--- The records ---

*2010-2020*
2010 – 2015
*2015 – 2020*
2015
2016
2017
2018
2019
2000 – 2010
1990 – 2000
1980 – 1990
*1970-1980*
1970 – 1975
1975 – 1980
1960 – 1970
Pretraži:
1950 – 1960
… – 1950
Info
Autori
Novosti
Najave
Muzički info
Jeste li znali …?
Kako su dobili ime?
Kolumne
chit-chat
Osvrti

---

--- Problem to solve ---
Reproduce the data in full, precisely as given.

--- Your solution ---
*2010-2020*
2010 – 2015
*2015 – 2020*
2015
2016
2017
2018
2019
2000 – 2010
1990 – 2000
1980 – 1990
*1970-1980*
1970 – 1975
1975 – 1980
1960 – 1970
Pretraži:
1950 – 1960
… – 1950
Info
Autori
Novosti
Najave
Muzički info
Jeste li znali …?
Kako su dobili ime?
Kolumne
chit-chat
Osvrti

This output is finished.